* Task directions:
Give back the records below verbatim, please, but without a single image.

* Given records:
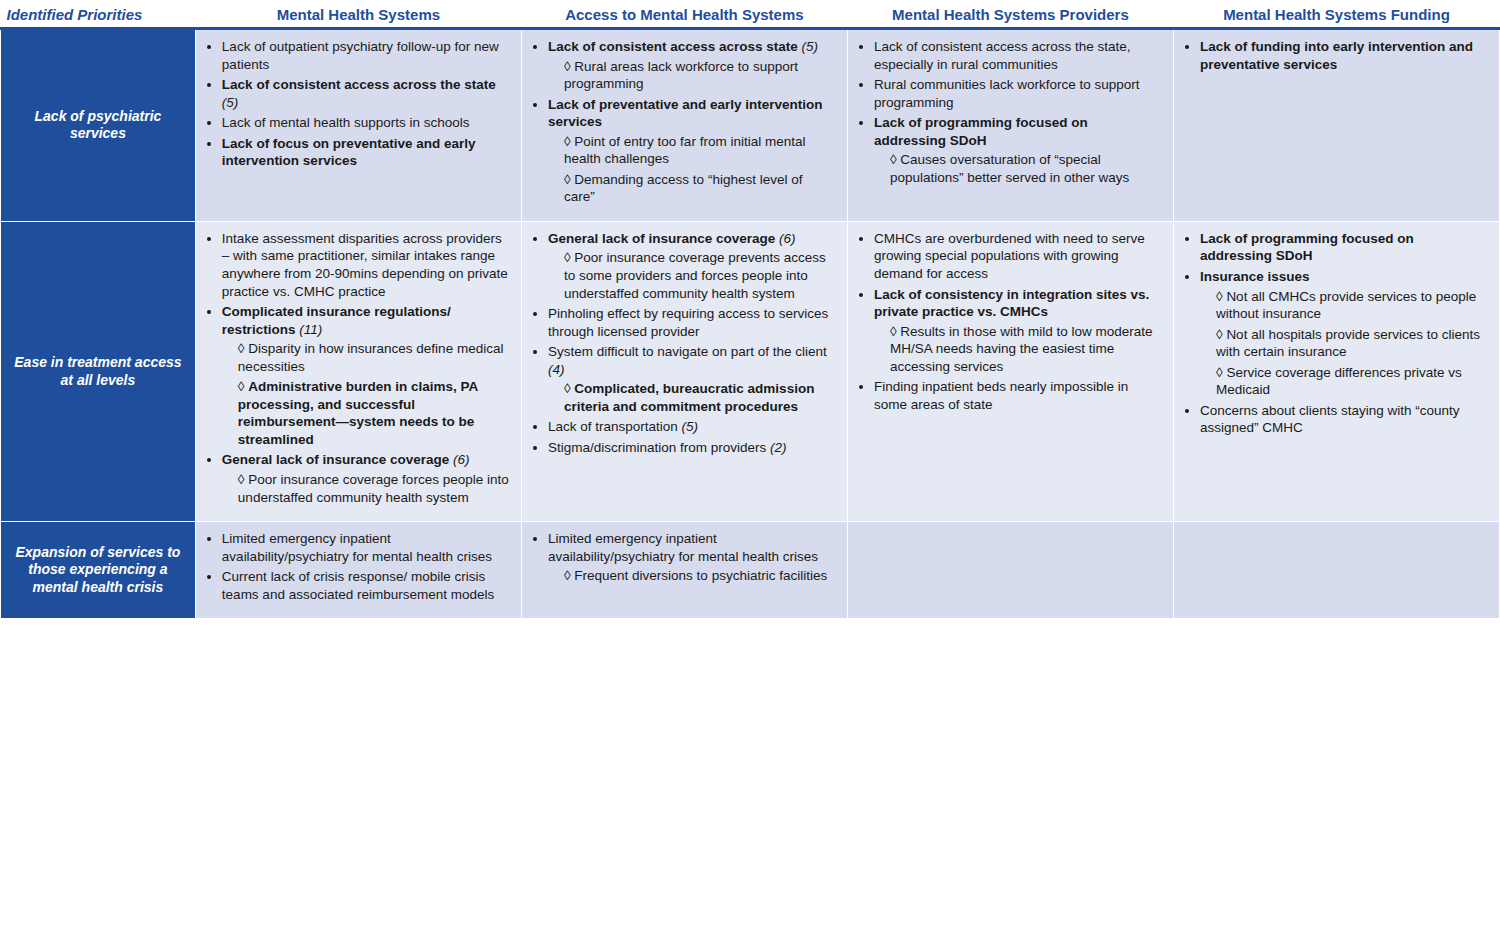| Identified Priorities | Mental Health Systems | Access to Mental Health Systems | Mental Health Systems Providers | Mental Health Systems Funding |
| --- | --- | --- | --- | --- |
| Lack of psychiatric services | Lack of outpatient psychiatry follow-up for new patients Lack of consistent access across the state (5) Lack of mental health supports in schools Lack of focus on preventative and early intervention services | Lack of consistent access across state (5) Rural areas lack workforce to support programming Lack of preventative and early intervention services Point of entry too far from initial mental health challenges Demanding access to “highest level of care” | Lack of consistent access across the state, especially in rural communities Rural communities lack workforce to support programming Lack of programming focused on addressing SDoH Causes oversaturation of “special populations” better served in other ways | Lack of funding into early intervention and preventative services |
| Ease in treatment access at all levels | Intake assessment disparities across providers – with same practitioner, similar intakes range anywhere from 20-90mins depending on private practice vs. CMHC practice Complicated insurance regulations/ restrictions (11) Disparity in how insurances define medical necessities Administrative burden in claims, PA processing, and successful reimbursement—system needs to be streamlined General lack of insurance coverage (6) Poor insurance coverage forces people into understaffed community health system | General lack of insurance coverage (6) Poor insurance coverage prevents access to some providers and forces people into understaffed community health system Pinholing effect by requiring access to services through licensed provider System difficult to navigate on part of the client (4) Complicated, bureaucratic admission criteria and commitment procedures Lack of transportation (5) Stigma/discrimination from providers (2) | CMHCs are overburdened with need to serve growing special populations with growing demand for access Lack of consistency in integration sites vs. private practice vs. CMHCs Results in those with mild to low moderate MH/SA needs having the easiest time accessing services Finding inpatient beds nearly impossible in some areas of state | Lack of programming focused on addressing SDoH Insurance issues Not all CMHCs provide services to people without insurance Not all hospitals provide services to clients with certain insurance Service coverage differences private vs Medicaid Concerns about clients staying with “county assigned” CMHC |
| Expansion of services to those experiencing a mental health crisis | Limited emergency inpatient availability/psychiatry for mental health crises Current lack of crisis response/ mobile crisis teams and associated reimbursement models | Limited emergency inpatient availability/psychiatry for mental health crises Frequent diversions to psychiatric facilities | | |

* Your response:
| Identified Priorities | Mental Health Systems | Access to Mental Health Systems | Mental Health Systems Providers | Mental Health Systems Funding |
| --- | --- | --- | --- | --- |
| Lack of psychiatric services | Lack of outpatient psychiatry follow-up for new patients Lack of consistent access across the state (5) Lack of mental health supports in schools Lack of focus on preventative and early intervention services | Lack of consistent access across state (5) Rural areas lack workforce to support programming Lack of preventative and early intervention services Point of entry too far from initial mental health challenges Demanding access to “highest level of care” | Lack of consistent access across the state, especially in rural communities Rural communities lack workforce to support programming Lack of programming focused on addressing SDoH Causes oversaturation of “special populations” better served in other ways | Lack of funding into early intervention and preventative services |
| Ease in treatment access at all levels | Intake assessment disparities across providers – with same practitioner, similar intakes range anywhere from 20-90mins depending on private practice vs. CMHC practice Complicated insurance regulations/ restrictions (11) Disparity in how insurances define medical necessities Administrative burden in claims, PA processing, and successful reimbursement—system needs to be streamlined General lack of insurance coverage (6) Poor insurance coverage forces people into understaffed community health system | General lack of insurance coverage (6) Poor insurance coverage prevents access to some providers and forces people into understaffed community health system Pinholing effect by requiring access to services through licensed provider System difficult to navigate on part of the client (4) Complicated, bureaucratic admission criteria and commitment procedures Lack of transportation (5) Stigma/discrimination from providers (2) | CMHCs are overburdened with need to serve growing special populations with growing demand for access Lack of consistency in integration sites vs. private practice vs. CMHCs Results in those with mild to low moderate MH/SA needs having the easiest time accessing services Finding inpatient beds nearly impossible in some areas of state | Lack of programming focused on addressing SDoH Insurance issues Not all CMHCs provide services to people without insurance Not all hospitals provide services to clients with certain insurance Service coverage differences private vs Medicaid Concerns about clients staying with “county assigned” CMHC |
| Expansion of services to those experiencing a mental health crisis | Limited emergency inpatient availability/psychiatry for mental health crises Current lack of crisis response/ mobile crisis teams and associated reimbursement models | Limited emergency inpatient availability/psychiatry for mental health crises Frequent diversions to psychiatric facilities | | |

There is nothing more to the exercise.